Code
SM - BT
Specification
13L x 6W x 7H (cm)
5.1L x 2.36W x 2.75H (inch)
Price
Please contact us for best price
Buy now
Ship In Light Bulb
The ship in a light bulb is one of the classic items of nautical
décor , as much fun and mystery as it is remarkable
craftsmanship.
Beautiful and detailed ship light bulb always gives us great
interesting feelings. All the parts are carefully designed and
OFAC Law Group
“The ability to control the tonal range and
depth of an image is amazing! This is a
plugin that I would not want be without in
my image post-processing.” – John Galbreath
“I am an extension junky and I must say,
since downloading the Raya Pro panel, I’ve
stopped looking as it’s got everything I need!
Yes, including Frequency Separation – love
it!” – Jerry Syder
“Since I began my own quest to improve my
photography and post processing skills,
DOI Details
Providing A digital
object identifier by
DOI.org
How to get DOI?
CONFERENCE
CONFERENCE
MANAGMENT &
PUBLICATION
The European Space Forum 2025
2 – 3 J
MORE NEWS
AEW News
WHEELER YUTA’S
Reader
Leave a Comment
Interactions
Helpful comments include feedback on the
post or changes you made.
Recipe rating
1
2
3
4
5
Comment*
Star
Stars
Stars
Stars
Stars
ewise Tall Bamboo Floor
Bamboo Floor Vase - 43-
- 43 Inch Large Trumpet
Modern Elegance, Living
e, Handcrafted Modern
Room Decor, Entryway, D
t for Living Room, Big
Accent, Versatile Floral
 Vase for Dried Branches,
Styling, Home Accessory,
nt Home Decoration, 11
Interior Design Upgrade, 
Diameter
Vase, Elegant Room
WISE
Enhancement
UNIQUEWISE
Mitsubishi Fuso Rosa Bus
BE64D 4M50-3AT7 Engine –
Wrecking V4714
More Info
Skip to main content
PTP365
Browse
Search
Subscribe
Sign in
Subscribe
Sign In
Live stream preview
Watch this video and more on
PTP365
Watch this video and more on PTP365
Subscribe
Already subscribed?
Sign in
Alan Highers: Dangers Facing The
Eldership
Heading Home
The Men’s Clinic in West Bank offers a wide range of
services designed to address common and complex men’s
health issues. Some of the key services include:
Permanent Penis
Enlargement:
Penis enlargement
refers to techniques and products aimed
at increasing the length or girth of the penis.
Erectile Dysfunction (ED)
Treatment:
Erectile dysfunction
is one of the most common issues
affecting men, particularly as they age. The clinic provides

DIRECTIONS: Pull out all lines from the listing that contain the string "Home".

ANSWER SECTION:
Styling, Home Accessory,
nt Home Decoration, 11
Heading Home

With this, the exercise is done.